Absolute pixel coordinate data
*** Block opens ***

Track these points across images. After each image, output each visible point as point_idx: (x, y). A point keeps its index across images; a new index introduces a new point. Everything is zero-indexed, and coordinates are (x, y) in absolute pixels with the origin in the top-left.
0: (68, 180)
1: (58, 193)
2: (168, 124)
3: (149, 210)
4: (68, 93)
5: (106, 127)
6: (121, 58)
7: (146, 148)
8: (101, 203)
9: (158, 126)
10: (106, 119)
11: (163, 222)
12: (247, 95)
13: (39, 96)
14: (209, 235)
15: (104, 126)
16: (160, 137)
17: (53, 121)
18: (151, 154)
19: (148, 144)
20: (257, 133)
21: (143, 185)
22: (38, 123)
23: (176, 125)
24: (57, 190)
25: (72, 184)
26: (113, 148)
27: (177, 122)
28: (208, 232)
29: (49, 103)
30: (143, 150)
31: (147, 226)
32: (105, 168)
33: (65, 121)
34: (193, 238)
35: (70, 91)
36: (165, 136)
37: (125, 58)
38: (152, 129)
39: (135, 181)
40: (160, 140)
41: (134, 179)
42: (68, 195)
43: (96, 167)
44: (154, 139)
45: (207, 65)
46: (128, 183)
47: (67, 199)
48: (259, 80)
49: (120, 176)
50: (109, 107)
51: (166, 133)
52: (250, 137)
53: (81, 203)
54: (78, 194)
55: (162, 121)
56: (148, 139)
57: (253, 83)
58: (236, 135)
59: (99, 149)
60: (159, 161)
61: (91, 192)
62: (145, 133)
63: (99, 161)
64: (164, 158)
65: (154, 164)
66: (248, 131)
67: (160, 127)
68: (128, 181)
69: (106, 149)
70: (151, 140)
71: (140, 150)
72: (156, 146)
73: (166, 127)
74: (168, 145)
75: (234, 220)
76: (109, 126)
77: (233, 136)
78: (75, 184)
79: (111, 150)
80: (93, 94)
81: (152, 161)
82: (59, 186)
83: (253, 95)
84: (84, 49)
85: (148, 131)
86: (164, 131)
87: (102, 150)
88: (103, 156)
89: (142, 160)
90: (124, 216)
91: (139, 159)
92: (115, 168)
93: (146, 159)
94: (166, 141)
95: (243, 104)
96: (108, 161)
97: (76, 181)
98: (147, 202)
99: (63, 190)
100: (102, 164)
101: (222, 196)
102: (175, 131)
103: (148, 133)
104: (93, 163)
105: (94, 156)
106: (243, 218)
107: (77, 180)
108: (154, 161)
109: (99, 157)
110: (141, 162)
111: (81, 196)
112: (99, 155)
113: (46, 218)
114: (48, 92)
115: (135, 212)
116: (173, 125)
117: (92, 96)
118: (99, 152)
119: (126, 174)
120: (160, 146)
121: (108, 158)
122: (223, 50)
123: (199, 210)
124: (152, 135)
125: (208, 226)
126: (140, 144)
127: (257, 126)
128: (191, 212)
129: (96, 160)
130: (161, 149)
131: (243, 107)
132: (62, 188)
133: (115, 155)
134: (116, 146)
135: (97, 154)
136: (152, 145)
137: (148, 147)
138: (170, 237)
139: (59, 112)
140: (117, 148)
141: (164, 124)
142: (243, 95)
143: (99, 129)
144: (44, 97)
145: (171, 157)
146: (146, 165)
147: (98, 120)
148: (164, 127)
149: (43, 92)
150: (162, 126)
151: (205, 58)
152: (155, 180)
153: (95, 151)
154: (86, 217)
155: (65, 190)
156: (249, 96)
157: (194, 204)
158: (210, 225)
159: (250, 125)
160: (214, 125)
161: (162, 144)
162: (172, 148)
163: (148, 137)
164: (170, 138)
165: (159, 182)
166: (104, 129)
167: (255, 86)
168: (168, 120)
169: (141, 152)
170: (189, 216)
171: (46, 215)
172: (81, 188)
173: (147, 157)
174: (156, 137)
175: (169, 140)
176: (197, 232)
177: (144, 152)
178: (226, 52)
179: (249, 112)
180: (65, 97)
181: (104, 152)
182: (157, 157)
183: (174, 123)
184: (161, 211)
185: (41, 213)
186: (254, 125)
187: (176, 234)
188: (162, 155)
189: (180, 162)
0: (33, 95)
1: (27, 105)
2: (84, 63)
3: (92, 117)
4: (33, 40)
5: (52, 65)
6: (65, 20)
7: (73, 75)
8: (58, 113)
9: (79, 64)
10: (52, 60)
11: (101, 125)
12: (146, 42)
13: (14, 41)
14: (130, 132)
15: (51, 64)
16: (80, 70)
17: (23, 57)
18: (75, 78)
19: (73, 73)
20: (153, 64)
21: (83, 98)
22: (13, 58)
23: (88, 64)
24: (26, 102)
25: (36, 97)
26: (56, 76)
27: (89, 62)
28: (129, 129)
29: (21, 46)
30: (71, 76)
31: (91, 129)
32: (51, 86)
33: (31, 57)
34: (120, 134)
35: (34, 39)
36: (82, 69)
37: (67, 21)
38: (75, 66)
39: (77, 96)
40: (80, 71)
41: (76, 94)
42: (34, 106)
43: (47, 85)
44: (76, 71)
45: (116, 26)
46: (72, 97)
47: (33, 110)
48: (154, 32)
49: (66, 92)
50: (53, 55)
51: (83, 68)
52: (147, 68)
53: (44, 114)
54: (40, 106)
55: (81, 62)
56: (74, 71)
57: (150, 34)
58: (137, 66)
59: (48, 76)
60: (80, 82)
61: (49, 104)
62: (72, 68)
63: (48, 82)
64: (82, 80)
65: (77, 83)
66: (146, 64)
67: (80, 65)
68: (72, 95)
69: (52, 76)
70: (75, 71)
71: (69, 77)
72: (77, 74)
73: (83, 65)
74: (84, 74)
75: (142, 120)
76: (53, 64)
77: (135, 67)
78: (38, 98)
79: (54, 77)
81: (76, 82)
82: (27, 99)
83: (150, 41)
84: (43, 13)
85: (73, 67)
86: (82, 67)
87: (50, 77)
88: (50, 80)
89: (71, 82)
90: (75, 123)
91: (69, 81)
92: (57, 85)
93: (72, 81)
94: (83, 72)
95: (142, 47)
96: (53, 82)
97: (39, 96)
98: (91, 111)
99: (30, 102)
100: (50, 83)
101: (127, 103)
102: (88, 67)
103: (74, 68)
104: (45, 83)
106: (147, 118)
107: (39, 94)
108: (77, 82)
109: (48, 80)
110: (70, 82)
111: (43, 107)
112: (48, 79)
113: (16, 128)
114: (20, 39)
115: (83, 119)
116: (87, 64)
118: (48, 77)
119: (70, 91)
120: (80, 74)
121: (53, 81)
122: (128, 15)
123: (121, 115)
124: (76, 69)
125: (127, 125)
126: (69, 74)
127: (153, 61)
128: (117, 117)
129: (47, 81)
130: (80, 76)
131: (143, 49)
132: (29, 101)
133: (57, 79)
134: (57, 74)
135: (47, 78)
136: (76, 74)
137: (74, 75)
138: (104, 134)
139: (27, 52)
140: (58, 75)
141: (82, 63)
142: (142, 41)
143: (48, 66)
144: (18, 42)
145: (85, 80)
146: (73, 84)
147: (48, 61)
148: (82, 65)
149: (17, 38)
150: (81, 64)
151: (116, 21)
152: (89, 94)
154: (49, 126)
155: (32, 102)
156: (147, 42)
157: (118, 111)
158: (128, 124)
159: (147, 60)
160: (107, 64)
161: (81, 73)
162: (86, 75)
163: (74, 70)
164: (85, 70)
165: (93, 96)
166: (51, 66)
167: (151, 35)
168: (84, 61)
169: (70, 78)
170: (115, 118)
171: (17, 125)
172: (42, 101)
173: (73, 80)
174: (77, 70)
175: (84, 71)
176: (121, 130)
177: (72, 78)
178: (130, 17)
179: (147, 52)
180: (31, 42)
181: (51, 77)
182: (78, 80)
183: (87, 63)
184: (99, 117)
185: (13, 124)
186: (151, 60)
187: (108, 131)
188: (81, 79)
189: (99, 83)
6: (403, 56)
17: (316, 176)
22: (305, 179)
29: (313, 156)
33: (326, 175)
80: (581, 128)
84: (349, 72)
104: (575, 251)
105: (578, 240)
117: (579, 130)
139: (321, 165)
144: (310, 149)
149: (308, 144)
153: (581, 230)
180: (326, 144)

*** Block closes ***

YOUR ASSIGNMENT: Rewrite the part of the items that runs from the start through the line containing "107: (77, 180)", replacing "top-left" with "upper-left" and keeping everything else unchanged.

RESULT:
Track these points across images. After each image, output each visible point as point_idx: (x, y). A point keeps its index across images; a new index introduces a new point. Everything is zero-indexed, and coordinates are (x, y) in absolute pixels with the origin in the upper-left.
0: (68, 180)
1: (58, 193)
2: (168, 124)
3: (149, 210)
4: (68, 93)
5: (106, 127)
6: (121, 58)
7: (146, 148)
8: (101, 203)
9: (158, 126)
10: (106, 119)
11: (163, 222)
12: (247, 95)
13: (39, 96)
14: (209, 235)
15: (104, 126)
16: (160, 137)
17: (53, 121)
18: (151, 154)
19: (148, 144)
20: (257, 133)
21: (143, 185)
22: (38, 123)
23: (176, 125)
24: (57, 190)
25: (72, 184)
26: (113, 148)
27: (177, 122)
28: (208, 232)
29: (49, 103)
30: (143, 150)
31: (147, 226)
32: (105, 168)
33: (65, 121)
34: (193, 238)
35: (70, 91)
36: (165, 136)
37: (125, 58)
38: (152, 129)
39: (135, 181)
40: (160, 140)
41: (134, 179)
42: (68, 195)
43: (96, 167)
44: (154, 139)
45: (207, 65)
46: (128, 183)
47: (67, 199)
48: (259, 80)
49: (120, 176)
50: (109, 107)
51: (166, 133)
52: (250, 137)
53: (81, 203)
54: (78, 194)
55: (162, 121)
56: (148, 139)
57: (253, 83)
58: (236, 135)
59: (99, 149)
60: (159, 161)
61: (91, 192)
62: (145, 133)
63: (99, 161)
64: (164, 158)
65: (154, 164)
66: (248, 131)
67: (160, 127)
68: (128, 181)
69: (106, 149)
70: (151, 140)
71: (140, 150)
72: (156, 146)
73: (166, 127)
74: (168, 145)
75: (234, 220)
76: (109, 126)
77: (233, 136)
78: (75, 184)
79: (111, 150)
80: (93, 94)
81: (152, 161)
82: (59, 186)
83: (253, 95)
84: (84, 49)
85: (148, 131)
86: (164, 131)
87: (102, 150)
88: (103, 156)
89: (142, 160)
90: (124, 216)
91: (139, 159)
92: (115, 168)
93: (146, 159)
94: (166, 141)
95: (243, 104)
96: (108, 161)
97: (76, 181)
98: (147, 202)
99: (63, 190)
100: (102, 164)
101: (222, 196)
102: (175, 131)
103: (148, 133)
104: (93, 163)
105: (94, 156)
106: (243, 218)
107: (77, 180)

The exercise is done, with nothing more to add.